What to produce
Output the listing from the line with "locality: Western Szechuan." to the line with "genus: Geranium" as a two-column CSV with the headers field and value. Use one row per line, put each entry in its own quoted field, and replace any line breaks with spaces.

* START Records provided *

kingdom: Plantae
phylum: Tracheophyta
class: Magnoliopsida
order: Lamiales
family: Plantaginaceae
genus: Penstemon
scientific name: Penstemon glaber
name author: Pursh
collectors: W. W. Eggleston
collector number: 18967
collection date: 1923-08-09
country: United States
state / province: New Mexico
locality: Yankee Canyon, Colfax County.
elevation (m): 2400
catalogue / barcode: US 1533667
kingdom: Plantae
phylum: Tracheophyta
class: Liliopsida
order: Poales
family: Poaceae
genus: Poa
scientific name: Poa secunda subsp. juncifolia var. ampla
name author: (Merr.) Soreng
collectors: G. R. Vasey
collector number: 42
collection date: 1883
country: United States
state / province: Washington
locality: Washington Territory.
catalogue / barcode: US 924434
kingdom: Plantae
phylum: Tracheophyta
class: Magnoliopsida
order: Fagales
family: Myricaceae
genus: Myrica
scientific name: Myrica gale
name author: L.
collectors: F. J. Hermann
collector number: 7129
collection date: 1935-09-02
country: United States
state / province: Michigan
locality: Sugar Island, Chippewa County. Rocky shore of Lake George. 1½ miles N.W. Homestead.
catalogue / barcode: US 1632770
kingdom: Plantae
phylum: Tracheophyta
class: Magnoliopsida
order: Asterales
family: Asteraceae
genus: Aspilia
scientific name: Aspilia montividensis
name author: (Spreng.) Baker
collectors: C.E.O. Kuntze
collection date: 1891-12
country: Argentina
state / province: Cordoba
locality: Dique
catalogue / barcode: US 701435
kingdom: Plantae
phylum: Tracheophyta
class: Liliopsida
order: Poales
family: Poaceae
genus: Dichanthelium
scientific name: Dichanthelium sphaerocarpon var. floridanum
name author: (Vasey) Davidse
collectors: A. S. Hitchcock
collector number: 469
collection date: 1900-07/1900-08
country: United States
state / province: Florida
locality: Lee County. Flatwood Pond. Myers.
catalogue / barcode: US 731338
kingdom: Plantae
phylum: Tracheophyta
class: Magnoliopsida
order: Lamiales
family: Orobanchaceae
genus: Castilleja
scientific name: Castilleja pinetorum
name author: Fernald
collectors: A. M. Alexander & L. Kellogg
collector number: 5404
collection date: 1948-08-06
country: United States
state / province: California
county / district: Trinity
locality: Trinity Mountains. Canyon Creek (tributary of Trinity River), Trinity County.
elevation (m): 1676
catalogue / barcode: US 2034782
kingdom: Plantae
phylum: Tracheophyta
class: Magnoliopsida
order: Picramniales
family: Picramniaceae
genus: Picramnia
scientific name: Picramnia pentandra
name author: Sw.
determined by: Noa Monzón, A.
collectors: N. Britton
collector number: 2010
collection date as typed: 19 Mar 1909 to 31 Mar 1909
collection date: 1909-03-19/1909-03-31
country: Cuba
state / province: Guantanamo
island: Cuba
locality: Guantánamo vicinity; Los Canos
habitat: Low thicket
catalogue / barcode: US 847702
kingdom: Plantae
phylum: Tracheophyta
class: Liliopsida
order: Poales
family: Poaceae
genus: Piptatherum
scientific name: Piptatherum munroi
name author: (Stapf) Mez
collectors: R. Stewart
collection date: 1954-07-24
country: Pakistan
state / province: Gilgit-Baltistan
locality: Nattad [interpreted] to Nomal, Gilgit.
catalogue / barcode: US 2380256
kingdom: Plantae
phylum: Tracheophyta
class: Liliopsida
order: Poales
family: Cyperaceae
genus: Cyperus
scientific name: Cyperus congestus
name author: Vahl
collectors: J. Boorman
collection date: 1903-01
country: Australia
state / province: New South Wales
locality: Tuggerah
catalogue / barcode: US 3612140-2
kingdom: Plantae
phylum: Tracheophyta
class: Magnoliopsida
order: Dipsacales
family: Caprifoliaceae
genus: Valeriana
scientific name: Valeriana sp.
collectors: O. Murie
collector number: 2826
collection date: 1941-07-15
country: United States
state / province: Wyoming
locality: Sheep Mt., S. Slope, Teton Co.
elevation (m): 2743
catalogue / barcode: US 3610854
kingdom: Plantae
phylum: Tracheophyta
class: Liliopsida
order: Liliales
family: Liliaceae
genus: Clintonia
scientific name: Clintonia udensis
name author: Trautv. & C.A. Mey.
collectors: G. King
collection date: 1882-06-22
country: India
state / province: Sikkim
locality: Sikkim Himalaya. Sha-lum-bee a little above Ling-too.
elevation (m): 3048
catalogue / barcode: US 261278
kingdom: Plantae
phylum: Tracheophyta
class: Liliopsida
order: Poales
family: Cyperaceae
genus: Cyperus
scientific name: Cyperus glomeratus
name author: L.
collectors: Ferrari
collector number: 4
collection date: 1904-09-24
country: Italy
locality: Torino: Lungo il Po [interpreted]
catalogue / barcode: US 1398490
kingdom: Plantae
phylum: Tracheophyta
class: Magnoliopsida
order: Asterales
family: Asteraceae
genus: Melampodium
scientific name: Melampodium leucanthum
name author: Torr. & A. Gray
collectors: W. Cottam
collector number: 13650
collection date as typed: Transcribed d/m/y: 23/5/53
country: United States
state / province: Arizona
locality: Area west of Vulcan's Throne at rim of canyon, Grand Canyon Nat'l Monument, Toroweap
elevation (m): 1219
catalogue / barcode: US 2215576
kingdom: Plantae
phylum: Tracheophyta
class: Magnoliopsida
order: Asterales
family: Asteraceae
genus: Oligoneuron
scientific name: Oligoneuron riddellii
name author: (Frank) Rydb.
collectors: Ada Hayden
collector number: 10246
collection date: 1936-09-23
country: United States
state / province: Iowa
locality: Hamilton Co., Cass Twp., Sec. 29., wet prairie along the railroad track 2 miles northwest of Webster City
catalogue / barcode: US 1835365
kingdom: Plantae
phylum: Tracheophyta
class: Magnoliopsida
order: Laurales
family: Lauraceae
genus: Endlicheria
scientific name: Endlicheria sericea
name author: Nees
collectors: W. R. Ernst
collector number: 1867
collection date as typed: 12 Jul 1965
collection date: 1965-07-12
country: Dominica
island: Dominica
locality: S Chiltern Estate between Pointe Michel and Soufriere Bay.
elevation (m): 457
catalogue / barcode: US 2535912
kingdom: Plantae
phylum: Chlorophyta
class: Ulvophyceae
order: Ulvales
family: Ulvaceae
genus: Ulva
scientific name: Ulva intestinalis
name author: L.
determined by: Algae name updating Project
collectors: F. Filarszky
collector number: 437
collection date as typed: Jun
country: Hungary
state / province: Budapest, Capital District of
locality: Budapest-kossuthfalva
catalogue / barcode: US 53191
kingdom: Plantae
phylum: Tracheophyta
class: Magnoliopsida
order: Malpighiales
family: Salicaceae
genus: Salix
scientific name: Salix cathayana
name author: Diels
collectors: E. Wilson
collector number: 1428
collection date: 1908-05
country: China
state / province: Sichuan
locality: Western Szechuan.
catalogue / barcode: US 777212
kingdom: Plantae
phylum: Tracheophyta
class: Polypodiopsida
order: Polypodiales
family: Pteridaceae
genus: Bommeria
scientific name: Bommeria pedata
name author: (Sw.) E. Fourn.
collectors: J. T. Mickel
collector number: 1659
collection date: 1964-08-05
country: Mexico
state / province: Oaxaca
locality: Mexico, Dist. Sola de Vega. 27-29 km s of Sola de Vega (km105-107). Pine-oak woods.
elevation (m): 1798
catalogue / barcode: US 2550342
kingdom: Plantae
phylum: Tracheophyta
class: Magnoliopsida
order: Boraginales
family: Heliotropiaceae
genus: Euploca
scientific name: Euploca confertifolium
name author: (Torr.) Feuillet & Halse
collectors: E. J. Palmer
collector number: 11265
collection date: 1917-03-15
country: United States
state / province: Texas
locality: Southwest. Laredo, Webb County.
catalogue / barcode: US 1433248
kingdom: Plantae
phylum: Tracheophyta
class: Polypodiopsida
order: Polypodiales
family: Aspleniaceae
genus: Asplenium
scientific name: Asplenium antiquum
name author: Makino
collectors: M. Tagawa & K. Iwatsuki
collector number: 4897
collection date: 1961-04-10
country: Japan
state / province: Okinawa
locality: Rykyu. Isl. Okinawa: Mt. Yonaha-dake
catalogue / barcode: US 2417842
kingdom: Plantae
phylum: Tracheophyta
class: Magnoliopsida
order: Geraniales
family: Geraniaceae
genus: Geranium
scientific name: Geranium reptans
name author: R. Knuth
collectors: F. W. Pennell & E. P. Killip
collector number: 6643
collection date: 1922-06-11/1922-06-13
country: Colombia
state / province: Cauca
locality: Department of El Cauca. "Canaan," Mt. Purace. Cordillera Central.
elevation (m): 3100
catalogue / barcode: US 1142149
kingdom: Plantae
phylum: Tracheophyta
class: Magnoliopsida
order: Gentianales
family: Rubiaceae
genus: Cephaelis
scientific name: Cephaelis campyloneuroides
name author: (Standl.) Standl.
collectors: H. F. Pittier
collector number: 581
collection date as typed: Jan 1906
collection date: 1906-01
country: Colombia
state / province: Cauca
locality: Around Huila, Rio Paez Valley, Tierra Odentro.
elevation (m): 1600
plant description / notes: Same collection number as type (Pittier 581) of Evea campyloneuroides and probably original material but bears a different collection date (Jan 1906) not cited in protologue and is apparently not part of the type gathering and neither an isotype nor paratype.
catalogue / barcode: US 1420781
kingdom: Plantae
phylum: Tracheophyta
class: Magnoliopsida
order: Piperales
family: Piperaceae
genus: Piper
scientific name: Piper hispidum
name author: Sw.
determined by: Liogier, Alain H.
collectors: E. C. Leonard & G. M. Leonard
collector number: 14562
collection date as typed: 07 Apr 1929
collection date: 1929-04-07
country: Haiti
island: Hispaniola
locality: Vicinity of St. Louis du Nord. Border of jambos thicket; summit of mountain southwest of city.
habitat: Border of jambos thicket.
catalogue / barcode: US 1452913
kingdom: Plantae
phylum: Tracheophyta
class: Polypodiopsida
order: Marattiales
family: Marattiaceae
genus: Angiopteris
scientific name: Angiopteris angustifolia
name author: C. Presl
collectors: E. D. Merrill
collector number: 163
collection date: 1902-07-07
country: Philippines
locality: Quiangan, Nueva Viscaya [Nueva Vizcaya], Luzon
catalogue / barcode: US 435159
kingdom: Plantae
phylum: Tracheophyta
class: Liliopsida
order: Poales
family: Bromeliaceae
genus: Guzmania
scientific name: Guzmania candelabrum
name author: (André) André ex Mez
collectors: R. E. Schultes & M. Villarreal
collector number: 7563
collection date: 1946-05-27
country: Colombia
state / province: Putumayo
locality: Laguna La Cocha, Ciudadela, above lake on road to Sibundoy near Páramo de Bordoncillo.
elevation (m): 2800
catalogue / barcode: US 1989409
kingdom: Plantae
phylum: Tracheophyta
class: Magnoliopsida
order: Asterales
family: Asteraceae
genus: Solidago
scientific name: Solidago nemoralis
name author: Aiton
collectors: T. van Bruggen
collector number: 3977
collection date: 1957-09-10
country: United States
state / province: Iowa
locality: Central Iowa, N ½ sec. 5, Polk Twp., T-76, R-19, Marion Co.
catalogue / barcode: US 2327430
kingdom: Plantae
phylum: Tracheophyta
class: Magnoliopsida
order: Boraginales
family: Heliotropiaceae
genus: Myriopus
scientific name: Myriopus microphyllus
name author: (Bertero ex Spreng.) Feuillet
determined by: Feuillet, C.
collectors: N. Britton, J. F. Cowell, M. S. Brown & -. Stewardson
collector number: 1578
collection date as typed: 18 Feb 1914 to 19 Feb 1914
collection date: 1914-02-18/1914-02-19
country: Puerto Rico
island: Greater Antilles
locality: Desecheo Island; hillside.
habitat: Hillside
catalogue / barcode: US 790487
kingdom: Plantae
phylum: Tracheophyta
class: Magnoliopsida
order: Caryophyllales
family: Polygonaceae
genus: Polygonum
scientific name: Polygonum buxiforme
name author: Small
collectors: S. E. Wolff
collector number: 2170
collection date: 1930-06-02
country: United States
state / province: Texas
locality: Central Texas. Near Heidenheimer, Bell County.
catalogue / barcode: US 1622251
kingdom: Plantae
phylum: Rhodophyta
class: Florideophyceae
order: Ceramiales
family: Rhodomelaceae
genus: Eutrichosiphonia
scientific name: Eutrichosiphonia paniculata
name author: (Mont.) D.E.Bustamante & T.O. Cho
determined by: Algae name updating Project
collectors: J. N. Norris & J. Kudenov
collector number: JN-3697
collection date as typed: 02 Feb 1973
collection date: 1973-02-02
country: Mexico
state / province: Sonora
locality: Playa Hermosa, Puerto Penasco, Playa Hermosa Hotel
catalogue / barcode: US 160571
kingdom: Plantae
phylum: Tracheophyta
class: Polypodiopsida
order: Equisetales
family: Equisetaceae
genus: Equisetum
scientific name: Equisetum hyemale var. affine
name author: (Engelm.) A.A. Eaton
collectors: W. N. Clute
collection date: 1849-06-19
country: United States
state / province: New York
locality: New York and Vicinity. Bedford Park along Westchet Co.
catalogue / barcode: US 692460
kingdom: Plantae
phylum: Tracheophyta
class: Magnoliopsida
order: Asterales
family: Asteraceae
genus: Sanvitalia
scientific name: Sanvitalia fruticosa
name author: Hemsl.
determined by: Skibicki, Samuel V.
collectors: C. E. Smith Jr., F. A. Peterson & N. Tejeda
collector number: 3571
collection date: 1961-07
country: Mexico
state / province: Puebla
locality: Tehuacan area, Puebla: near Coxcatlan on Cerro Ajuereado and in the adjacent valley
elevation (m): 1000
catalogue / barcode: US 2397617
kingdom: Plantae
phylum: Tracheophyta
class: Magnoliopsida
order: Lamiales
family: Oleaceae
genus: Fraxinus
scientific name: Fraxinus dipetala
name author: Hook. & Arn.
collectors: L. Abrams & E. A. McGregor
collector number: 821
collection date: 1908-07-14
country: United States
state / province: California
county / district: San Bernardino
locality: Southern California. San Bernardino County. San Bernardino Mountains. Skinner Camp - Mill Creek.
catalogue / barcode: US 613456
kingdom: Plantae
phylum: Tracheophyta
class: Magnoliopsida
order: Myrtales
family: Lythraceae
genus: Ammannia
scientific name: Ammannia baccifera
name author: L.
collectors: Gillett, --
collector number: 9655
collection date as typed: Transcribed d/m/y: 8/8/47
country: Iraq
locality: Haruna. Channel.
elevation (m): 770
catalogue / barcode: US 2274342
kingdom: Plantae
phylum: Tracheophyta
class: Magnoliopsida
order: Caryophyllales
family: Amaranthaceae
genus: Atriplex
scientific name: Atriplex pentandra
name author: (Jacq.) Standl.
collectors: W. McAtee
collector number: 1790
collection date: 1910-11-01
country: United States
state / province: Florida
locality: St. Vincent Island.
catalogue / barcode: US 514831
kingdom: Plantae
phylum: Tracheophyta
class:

* END Records provided *

Exercise solution
field,value
"locality:","Western Szechuan."
"catalogue / barcode:","US 777212"
"kingdom:","Plantae"
"phylum:","Tracheophyta"
"class:","Polypodiopsida"
"order:","Polypodiales"
"family:","Pteridaceae"
"genus:","Bommeria"
"scientific name:","Bommeria pedata"
"name author:","(Sw.) E. Fourn."
"collectors:","J. T. Mickel"
"collector number:","1659"
"collection date:","1964-08-05"
"country:","Mexico"
"state / province:","Oaxaca"
"locality:","Mexico, Dist. Sola de Vega. 27-29 km s of Sola de Vega (km105-107). Pine-oak woods."
"elevation (m):","1798"
"catalogue / barcode:","US 2550342"
"kingdom:","Plantae"
"phylum:","Tracheophyta"
"class:","Magnoliopsida"
"order:","Boraginales"
"family:","Heliotropiaceae"
"genus:","Euploca"
"scientific name:","Euploca confertifolium"
"name author:","(Torr.) Feuillet & Halse"
"collectors:","E. J. Palmer"
"collector number:","11265"
"collection date:","1917-03-15"
"country:","United States"
"state / province:","Texas"
"locality:","Southwest. Laredo, Webb County."
"catalogue / barcode:","US 1433248"
"kingdom:","Plantae"
"phylum:","Tracheophyta"
"class:","Polypodiopsida"
"order:","Polypodiales"
"family:","Aspleniaceae"
"genus:","Asplenium"
"scientific name:","Asplenium antiquum"
"name author:","Makino"
"collectors:","M. Tagawa & K. Iwatsuki"
"collector number:","4897"
"collection date:","1961-04-10"
"country:","Japan"
"state / province:","Okinawa"
"locality:","Rykyu. Isl. Okinawa: Mt. Yonaha-dake"
"catalogue / barcode:","US 2417842"
"kingdom:","Plantae"
"phylum:","Tracheophyta"
"class:","Magnoliopsida"
"order:","Geraniales"
"family:","Geraniaceae"
"genus:","Geranium"